Crom Dubh was a Pre-Christian God associated with the Celts. In Máire MacNeill's book, The Festival of Lughnasa, Crom Dubh is described as "a hill dweller, owner of a bull and of a granary, corn bringer and cultivator, feast giver, ruler of the elements, owner of a baleful light, a possessor and a conserver of his possessions."

Lughnasa, the Celtic harvest festival, at the end of July, is a celebration of the outwitting of Crom Dubh, "the dark crooked one", by another god, Lugh, "a newcomer, a traveller, clever, with superior power or skill, able to enlist the help of a giant, owner of a marvellous horse, a dispossessor and annexer of others goods for his followers, a winner of meat and corn. The victory involves dispossession, a transfer of goods and the confinement of the defeated in a narrow place."

The pagan rites of the festival included a solemn cutting of the first of the corn and an offering to the deity by bringing it to a high place and burying it. Mount Brandon was one of the Irish sites involving this pilgrimage and ritual offering. All would then have participated in a meal of the new food and, in some locations, of bilberries. The sacrifice of a sacred bull may have taken place followed by a feast of its flesh. The ceremonies probably included some rite with the bull's hide, a ritual dance play and struggle for supremacy with victory symbolised by the installation of a head on top of a hill and a ceremony of triumph over it by an actor chosen to represent Crom's adversary, Lugh.

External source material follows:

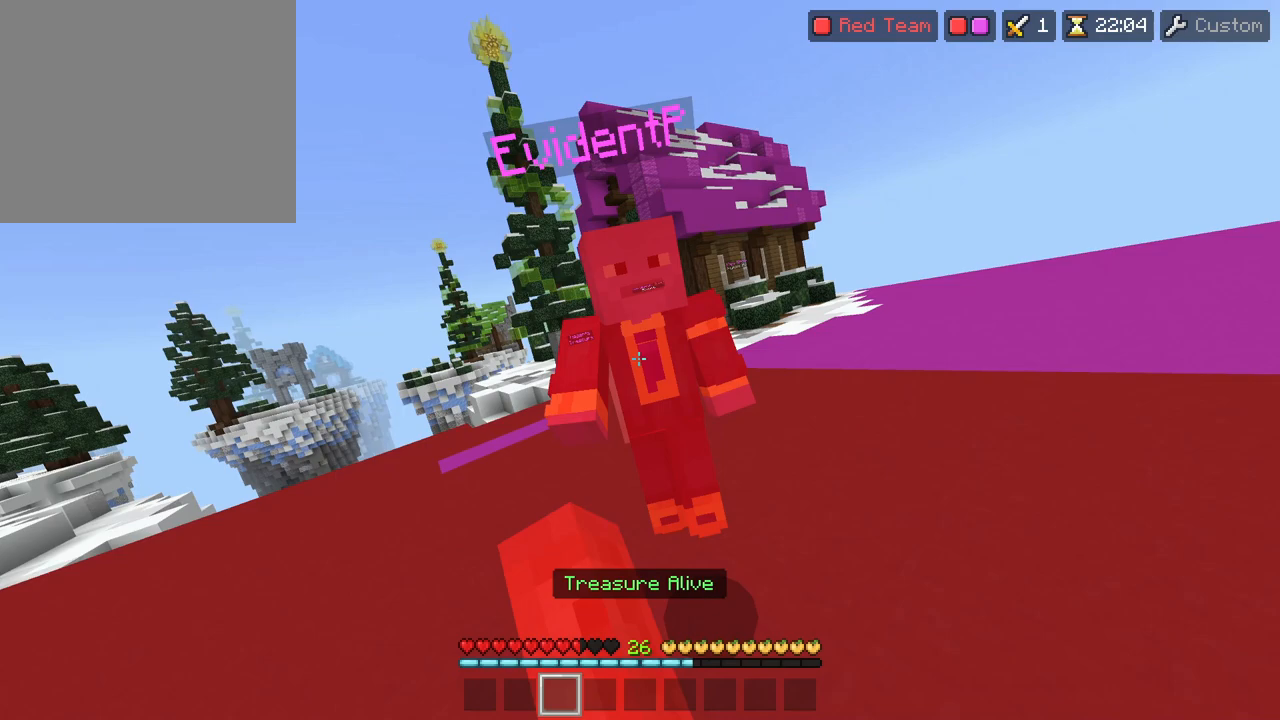
{"buttons": ["TRIANGLE"], "left_stick": "up", "right_stick": "center"}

With the coming of Christianity, Lugh's place is taken by "monks" or particular personages such as St. Patrick, St. Colmcille or, in the case of Cloghane and Brandon, St. Brendan. The outcome, however, is the same, with Crom Dubh being outwitted, and in this case, converted to Christianity.

The stone head of Crom Dubh, set in the wall of the ruined medieval church in the village of Cloghane, was a tangible link with these early times in the life of the community. In August, 1993, this Celtic idol was stolen from the old church. In 1999, as part of the Féile Lughnasa celebrations, a replica of Crom Dubh was made and presented to the community by Eilín Ní Néill of Brandon.

The Cloghane Brandon area is involves in a twinning with the town of Plozevet in Brittany, France. The president of the Plozevet twinning committee, Monsieur Ronan le Gall heard the story of Crom Dubh's disappearance and decided that he could do something to remedy the situation. While on a visit to the Cloghane-Brandon region, Ronan, an accomplished sculptor, found a suitable piece of stone on Cappagh Strand and took it back to Brittany, where working from photographs of the original, he set about carving a new likeness of Crom Dubh. Easter 2000, at the signing of the second part of the twinning charter, Ronan presented Crom Dubh II to the people of the area. Crom Dubh was placed temporarily in the wall of the church where the original head had been. It was then put on display at the Heritage Centre at Halla le Chéile, Ballyguin, until a suitable place has been chosen to put it on permanent view.